AUFGABE A:
Wie viele Hauptsitze von Bankinstituten zählt Lugano laut dem Text über den Finanzplatz Lugano?
AUFGABE B:
Aktualisieren Sie im Text über den Finanzplatz Lugano die Passage von "Lugano steht für" bis "nicht zu scheuen.", indem Sie "Genf" durch "Basel" ersetzen, und geben Sie die Passage vollständig wieder.

Ticino: Lugano
6. Nov 2013, Finanzen | Lugano

Ein Finanzplatz zwischen Tradition und Innovation

Lugano steht für Kompetenz, Internationalität, Leistung und Lebensqualität. Die kleinere Schwester von Zürich und Genf braucht damit den Vergleich nicht zu scheuen.

Seit vielen Jahren ist der Finanzsektor ein äusserst wichtiger Wirtschaftszweig im Kanton Tessin. Aktuell generiert er einen Bruttomehrwert von 2.3 Milliarden Franken bzw. 10% des kantonalen BIP. Mit mehr als 10.000 Fachkräften - ohne Berücksichtigung der branchennahen Angestellten - ist der Sektor auch wirtschaftlich mehr als relevant. Allein Lugano zählt über 60 Hauptsitze von Bankinstituten. Trotz langer Tradition erlebte der Tessiner Finanzplatz seinen grössten Aufschwung erst in den sechziger und siebziger Jahren. Ausschlaggebend waren in erster Linie italienische Private Banking-Kunden, die aufgrund der damaligen politischen Verhältnisse in ihrer Heimat ins Tessin kamen. Hierfür spielte zweifellos die geografische Nähe und die kulturelle Affinität zur benachbarten Halbinsel eine beträchtliche Rolle. Weit entscheidender waren aber jene Werte, die ohnehin traditionell mit der Schweiz in Verbindung gebracht werden. Dazu zählen solide politische Verhältnisse, stabile wirtschaftliche und monetäre Rahmenbedingungen sowie Rechtssicherheit. Nicht zuletzt überzeugte auch die Professionalität der Vermögensverwalter, deren Fertigkeiten sich parallel zum Wachstum des Finanzplatzes stetig weiter entwickelten.

BEREITGESTELLTES MATERIAL:
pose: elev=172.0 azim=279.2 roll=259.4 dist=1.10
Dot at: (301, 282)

RICHTIGE ANTWORT A:
Über 60.

RICHTIGE ANTWORT B:
Lugano steht für Kompetenz, Internationalität, Leistung und Lebensqualität. Die kleinere Schwester von Zürich und Basel braucht damit den Vergleich nicht zu scheuen.